Council reappoints three volunteers to Traverse Ridge board

Mar 30, 2023 01:20PM ● By Mimi Darley Dutton

Snow removal is the biggest expense on the Traverse Ridge Special Service District budget. At his own home, TRSSD advisory board chair Daryl Acumen said the snowfall is waist-high and he has an 8-foot-tall pile accumulated from snow-blowing his driveway. (Courtesy Daryl Acumen)

Seven individuals interviewed for three volunteer positions on the Traverse Ridge Special Service District Administrative Control Board (TRSSDACB). The Draper City Council appointed Daryl Acumen, Ben Frederick and Drew Joosten to four-year terms. Acumen and Frederick have already been serving on the board and Joosten has been volunteering as treasurer. 

“We were very pleased to have so many who wanted to do that hard job. We had the best group of applicants we’ve seen,” Mayor Troy Walker said. 

Councilmember Mike Green commented on choosing the same people who’ve recently been volunteering. “We’ve come a long way. There was a time when this entity was adverse to this council, so I don’t want to interrupt that (current good relationship),” Green said.

Established in 1999, TRSSD residents pay a special tax in addition to regular city taxes to cover expenses unique to their mountain community. Those extra expenses include special streetlights, extra snow equipment and plowing, and road maintenance and repair.

In 2014, Draper City established an advisory board made up of TRSSD residents and tasked the board with determining a budget and establishing a tax rate for those special services. Previously, the city had encouraged the TRSSD to build up a fund balance for maintenance of Deer Ridge Drive. But an adversarial relationship developed between the city and the board (and some TRSSD residents), largely because that group opposed paying for the reconstruction of Deer Ridge Drive. The group entered into litigation with the city and successfully passed a referendum to not increase taxes.
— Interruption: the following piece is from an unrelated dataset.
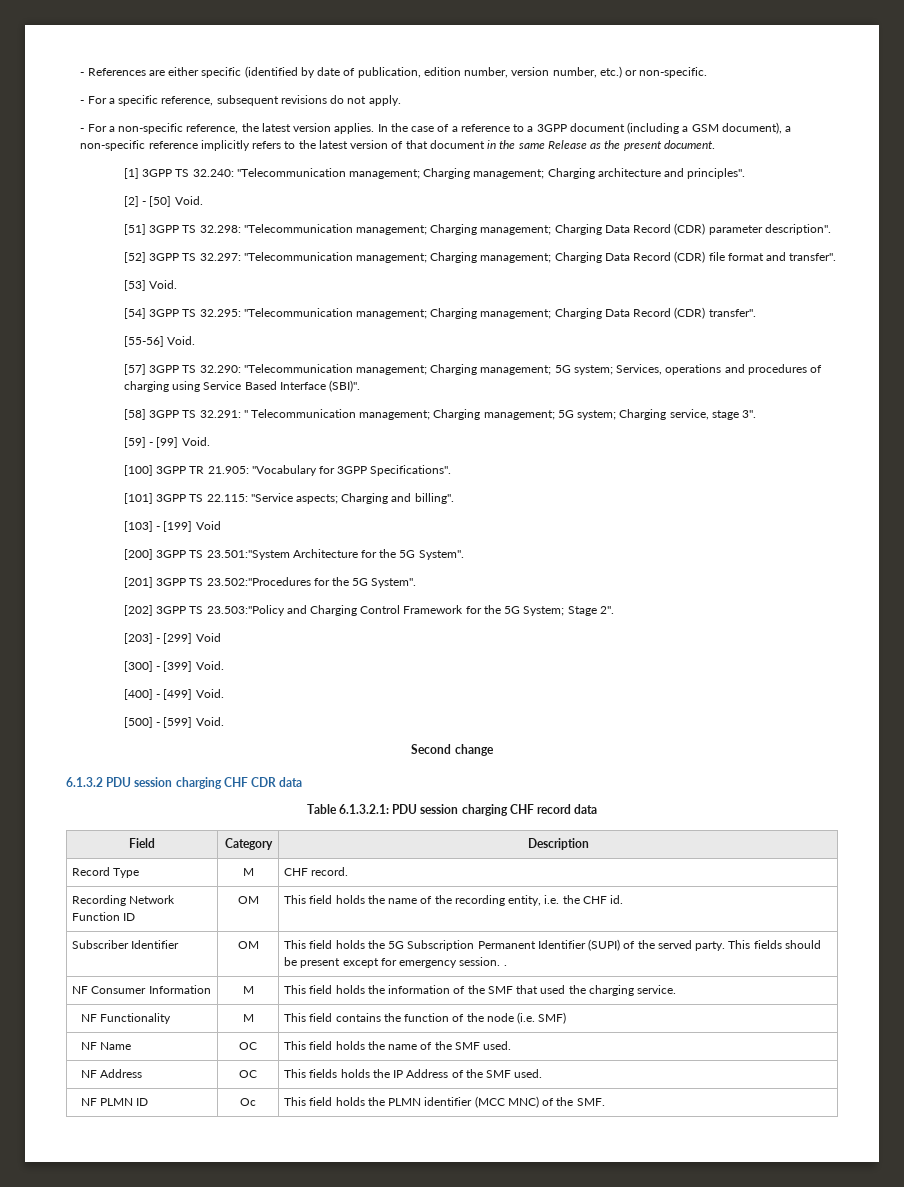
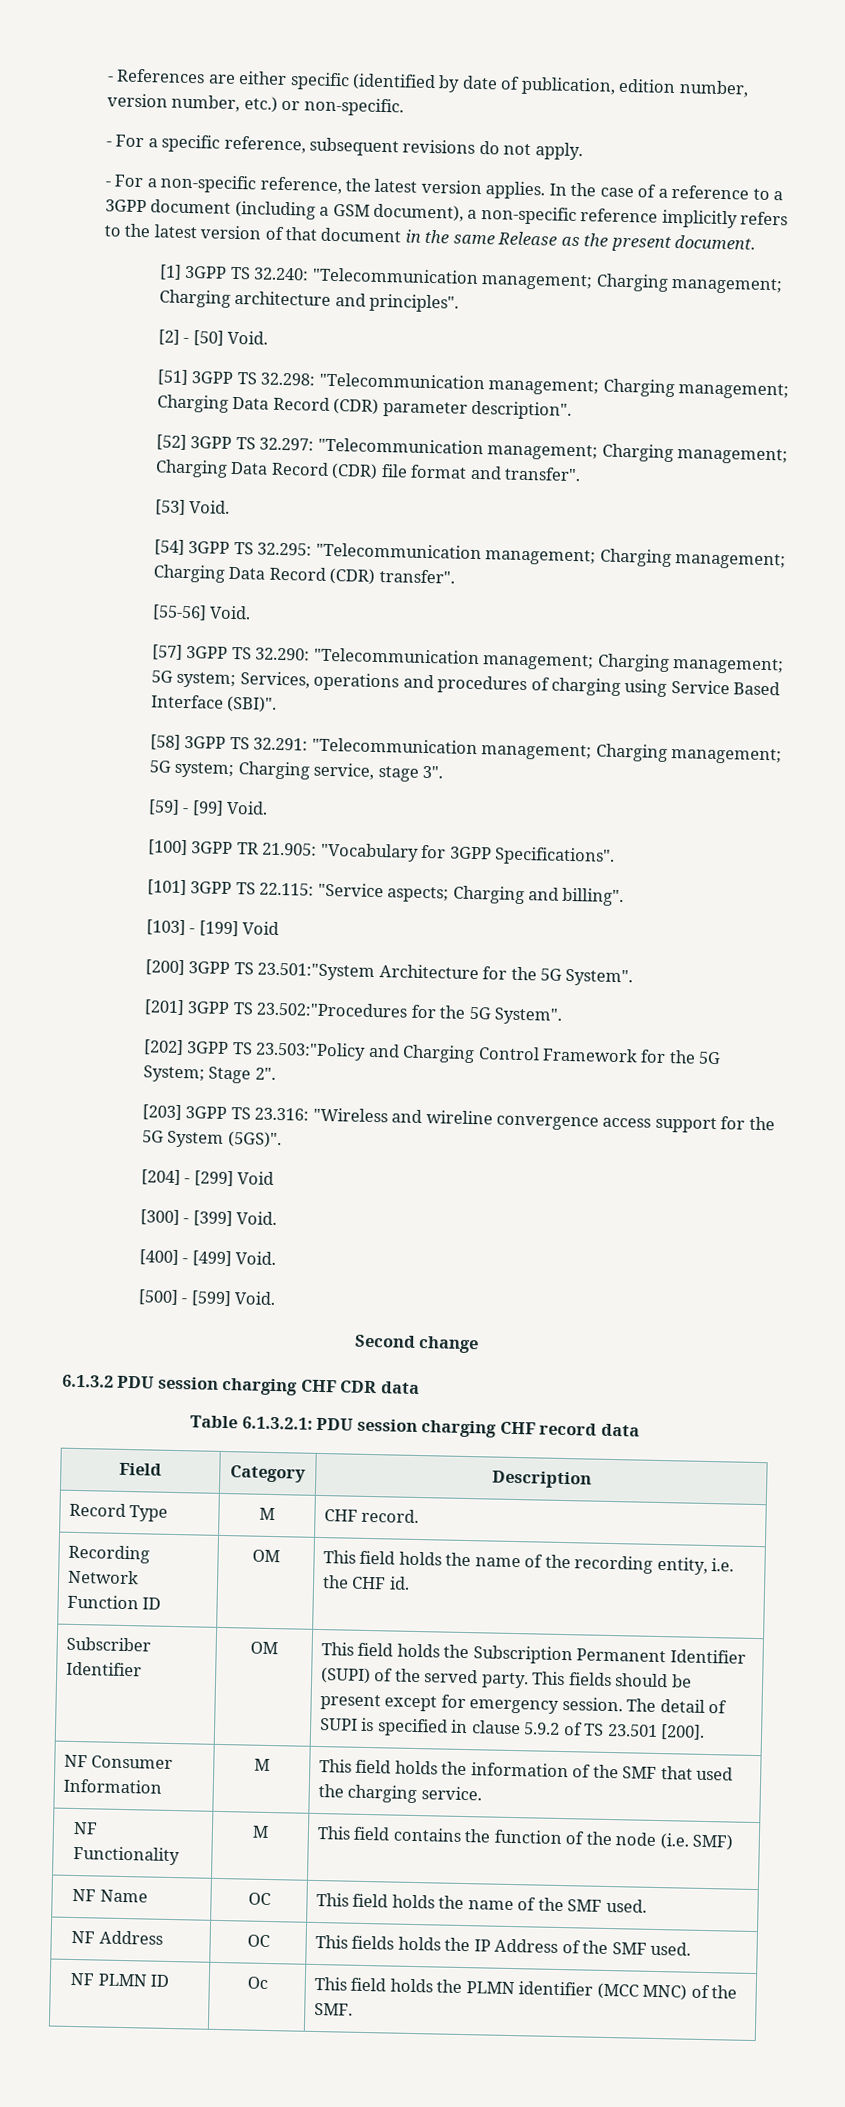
[243,409,357,418] " Telecommunication -> [311,737,478,755] "Telecommunication
(153, 638) none -> [185,1106,775,1134] [141,1130,282,1149] [140,1169,181,1186] 3GPP TS 23.316: "Wireless and wireline convergence access support for the 5G System (5GS)". // [204]
[388,941,405,949] 5G -> (470, 1651) none
[503,965,507,966] . -> [626,1698,728,1714] [319,1717,705,1740] The detail of SUPI is specified in clause 5.9.2 of TS 23.501 [200].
“We ultimately settled litigation. The city would reconstruct Deer Ridge Drive and it wouldn’t come out of their funds. It was poorly built and that persuaded me. It makes sense for the city to fix the road and we are doing it,” Walker said in an August 2022 interview.

Acumen, who works as an analyst, was first appointed to the board in 2020. He became chair in 2021 and served in that position for all of 2022. He and others serving on the board realized the TRSSD was in financial straits. According to Acumen, following the referendum, the previous board cut the assessment by 75% and used the fund balance the city had encouraged them to have to pay for snow plowing, attorney fees, etc. He said there was one year that residents of the TRSSD paid nothing. “The TRSSD spends more in snow removal alone than we take in from the tax assessment,” Acumen said in an August 2022 interview. 
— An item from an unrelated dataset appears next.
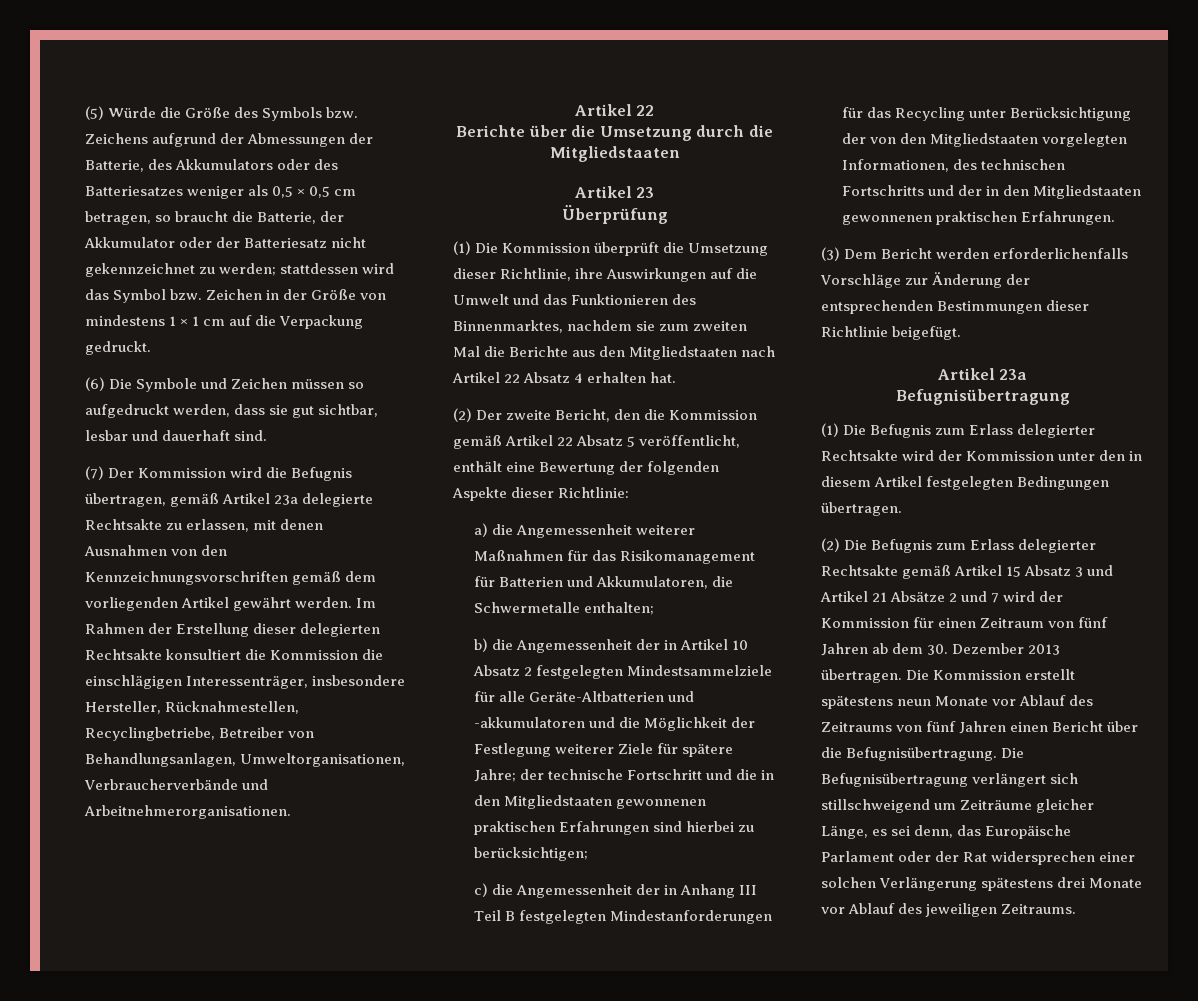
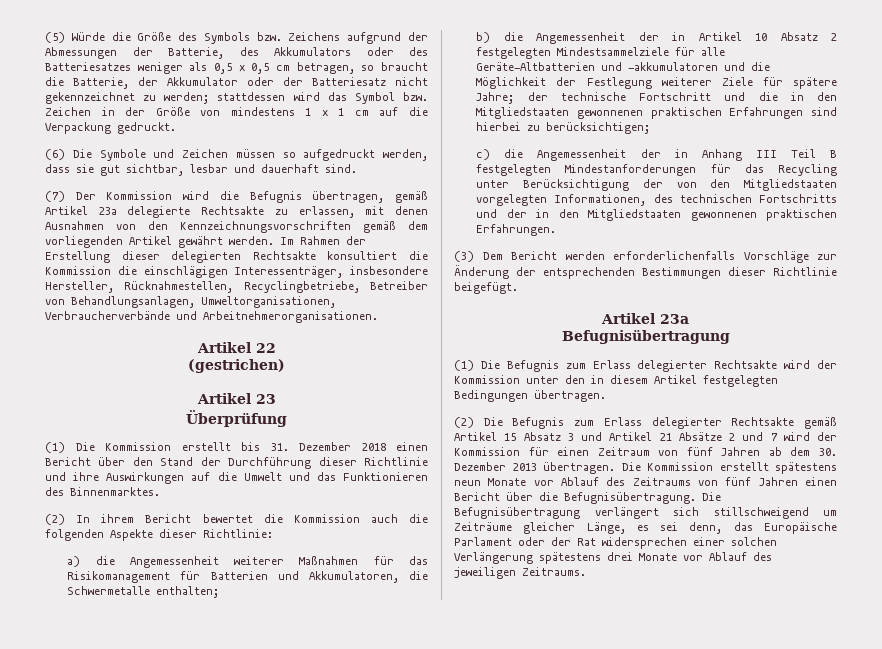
[456,125,773,141] [549,146,680,162] Berichte über die Umsetzung durch die Mitgliedstaaten -> [188,359,285,373] (gestrichen)
[594,242,769,256] [453,268,572,281] überprüft die Umsetzung dieser Richtlinie, -> [181,442,428,451] [45,457,428,469] [45,472,66,481] erstellt bis 31. Dezember 2018 einen Bericht über den Stand der Durchführung dieser Richtlinie und
[453,320,748,333] [453,346,776,360] [452,372,677,383] [453,408,758,422] [453,435,741,449] [453,461,644,475] Binnenmarktes, nachdem sie zum zweiten Mal die Berichte aus den Mitgliedstaaten nach Artikel 22 Absatz 4 erhalten hat. // (2) Der zweite Bericht, den die Kommission gemäß Artikel 22 Absatz 5 veröffentlicht, enthält eine Bewertung der -> [70,487,160,496] [45,514,428,525] Binnenmarktes. // (2) In ihrem Bericht bewertet die Kommission auch die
Because Acumen and his fellow board members found the TRSSD “insolvent” and the city knew the TRSSD was unable to pay its bills, a truth in taxation hearing was held in August 2022 and an increased tax rate was approved. Acumen estimates the new rate is $359 per household per year on average. The new tax rate took effect almost immediately after it was passed and the board got the funds upfront. “That’s why we have the cash to fix the budget…to pay for snow removal,” he said. 
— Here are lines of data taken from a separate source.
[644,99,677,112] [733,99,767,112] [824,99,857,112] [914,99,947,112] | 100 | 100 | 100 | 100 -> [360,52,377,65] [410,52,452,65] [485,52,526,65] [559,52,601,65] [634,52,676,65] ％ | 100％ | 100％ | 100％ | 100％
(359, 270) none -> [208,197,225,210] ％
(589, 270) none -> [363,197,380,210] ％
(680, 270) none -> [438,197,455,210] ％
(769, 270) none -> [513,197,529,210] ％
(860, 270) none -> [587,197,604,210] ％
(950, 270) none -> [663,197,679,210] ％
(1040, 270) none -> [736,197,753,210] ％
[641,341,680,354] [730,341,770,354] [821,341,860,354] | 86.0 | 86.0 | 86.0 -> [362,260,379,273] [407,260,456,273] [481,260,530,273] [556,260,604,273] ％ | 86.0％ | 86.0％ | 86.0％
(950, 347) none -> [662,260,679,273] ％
Acumen said the new tax rate was “positively received” once people understood where the TRSSD stood financially. “Since then, the most common comment is that we should have raised it higher. Residents up here have an expectation of a level of service for snow removal and we have to be willing to pay for it,” he said.

Acumen and his fellow board members are strongly considering a special assessment to once again build up a cash reserve for heavy snow years like this one. “We all want the snow, we’re in a drought, but if we have one more year like this, we’re going to go bankrupt. I think this summer we’re going to push for a special assessment,” he said. 

Acumen appreciates that the city took over road maintenance and reconstructed Deer Ridge Drive. “That goodwill gesture sort of fixed everything. The working relationship with the city is a big deal. We’ve worked really hard to change the tone…from antagonistic…to a more constructive tone,” he said. “I think everyone is on the same page and the respect has returned.”